**Task requirements**
Write how many lines in the records below include the string "Akyazı". No other text should be given.

Dataset records:
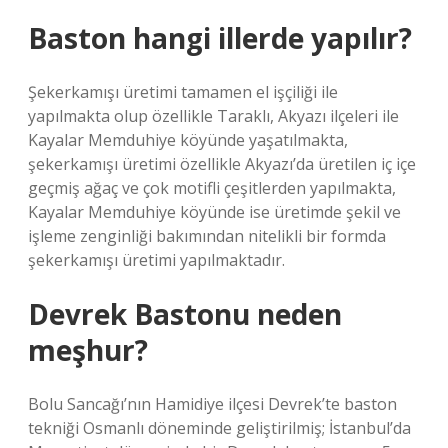
Baston hangi illerde yapılır?
Şekerkamışı üretimi tamamen el işçiliği ile
yapılmakta olup özellikle Taraklı, Akyazı ilçeleri ile
Kayalar Memduhiye köyünde yaşatılmakta,
şekerkamışı üretimi özellikle Akyazı’da üretilen iç içe
geçmiş ağaç ve çok motifli çeşitlerden yapılmakta,
Kayalar Memduhiye köyünde ise üretimde şekil ve
işleme zenginliği bakımından nitelikli bir formda
şekerkamışı üretimi yapılmaktadır.
Devrek Bastonu neden
meşhur?
Bolu Sancağı’nın Hamidiye ilçesi Devrek’te baston
tekniği Osmanlı döneminde geliştirilmiş; İstanbul’da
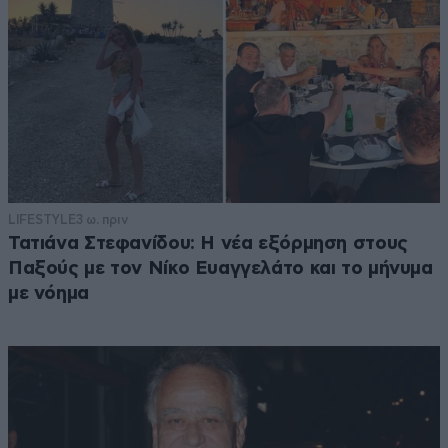
LIFESTYLE
3 ω. πριν
Τατιάνα Στεφανίδου: Η νέα εξόρμηση στους
Παξούς με τον Νίκο Ευαγγελάτο και το μήνυμα
με νόημα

**Solution for this task**
2